Hacking and other cybercriminal activities are considered a hobby by many Australian teens and as it turns out, at least 6 of them, from Brisbane, Sydney and Perth, are being monitored by the Australian Federal Police (AFP).
Australian authorities have launched a campaign that’s meant to educate teenagers on the fact that cybercrime isn’t “harmless fun.” As a result, they’ve started reaching out to individuals who believe that nothing bad can happen to them if they take down or hack a few websites.
A number of 6 youths, suspected of being involved in hacking activities, and their legal guardians have been contacted by the AFP and educated on the effects, the illegality, and the potential outcome of cybercrimes.
“These activities are just part of the ongoing commitment by law enforcement to deter cyber criminals. In this case, the AFP has engaged with these young people to educate them on the risks of becoming involved in this type of behaviour before they find themselves committing serious offences,” National Manager High Tech Crime Operations, Neil Gaughan, said.

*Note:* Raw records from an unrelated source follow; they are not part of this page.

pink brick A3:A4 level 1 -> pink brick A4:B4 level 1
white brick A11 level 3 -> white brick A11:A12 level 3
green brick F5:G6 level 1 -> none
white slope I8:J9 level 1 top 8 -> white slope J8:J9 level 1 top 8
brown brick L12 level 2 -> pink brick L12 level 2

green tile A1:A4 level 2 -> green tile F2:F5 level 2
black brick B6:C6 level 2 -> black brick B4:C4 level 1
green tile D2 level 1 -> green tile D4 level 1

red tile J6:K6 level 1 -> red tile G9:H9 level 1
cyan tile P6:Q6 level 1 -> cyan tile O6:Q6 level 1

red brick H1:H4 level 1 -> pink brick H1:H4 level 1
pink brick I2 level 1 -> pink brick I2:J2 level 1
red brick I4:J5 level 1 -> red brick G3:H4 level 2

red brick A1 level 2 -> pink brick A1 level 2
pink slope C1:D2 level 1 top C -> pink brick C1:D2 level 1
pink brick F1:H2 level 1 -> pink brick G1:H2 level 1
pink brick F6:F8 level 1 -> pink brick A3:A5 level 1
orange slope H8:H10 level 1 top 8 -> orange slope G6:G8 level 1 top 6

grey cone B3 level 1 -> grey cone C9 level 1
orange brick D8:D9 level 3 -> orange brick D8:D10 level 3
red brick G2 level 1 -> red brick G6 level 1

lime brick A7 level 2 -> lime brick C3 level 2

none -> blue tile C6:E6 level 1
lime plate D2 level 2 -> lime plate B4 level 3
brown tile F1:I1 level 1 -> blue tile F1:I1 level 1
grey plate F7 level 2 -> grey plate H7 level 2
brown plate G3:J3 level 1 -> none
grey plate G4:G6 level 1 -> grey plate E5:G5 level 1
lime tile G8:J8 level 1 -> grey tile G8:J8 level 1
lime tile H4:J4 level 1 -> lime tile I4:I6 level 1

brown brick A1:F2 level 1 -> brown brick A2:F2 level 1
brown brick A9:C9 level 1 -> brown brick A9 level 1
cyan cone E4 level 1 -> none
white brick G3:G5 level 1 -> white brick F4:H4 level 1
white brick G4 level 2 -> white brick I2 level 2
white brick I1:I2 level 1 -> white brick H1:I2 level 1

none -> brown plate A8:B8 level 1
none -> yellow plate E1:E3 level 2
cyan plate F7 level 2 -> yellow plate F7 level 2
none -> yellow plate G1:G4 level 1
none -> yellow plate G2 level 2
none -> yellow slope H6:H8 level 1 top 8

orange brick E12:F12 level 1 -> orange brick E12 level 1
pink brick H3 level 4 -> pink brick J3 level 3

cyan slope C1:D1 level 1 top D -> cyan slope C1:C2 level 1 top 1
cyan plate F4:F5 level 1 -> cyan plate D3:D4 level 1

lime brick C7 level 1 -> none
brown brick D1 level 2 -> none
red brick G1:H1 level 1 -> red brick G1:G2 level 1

“Activities such as hacking, creating or propagating malicious viruses or participating in DDOS attacks are not harmless fun. They can result in serious long-term consequences, such as criminal convictions and perhaps jail time.”
None of the six young people contacted by the AFP has been arrested, but the organization wants to raise awareness regarding the dangers that come with such offences.
According to Commonwealth laws, individuals found guilty of computer crimes can be sentenced to as much as ten years in prison.
The action is part of the ThinkUKnow Australia program, which is the result of a partnership between Microsoft and the AFP. The initiative aims to teach citizens how to protect themselves against malicious operations that take place on the Internet.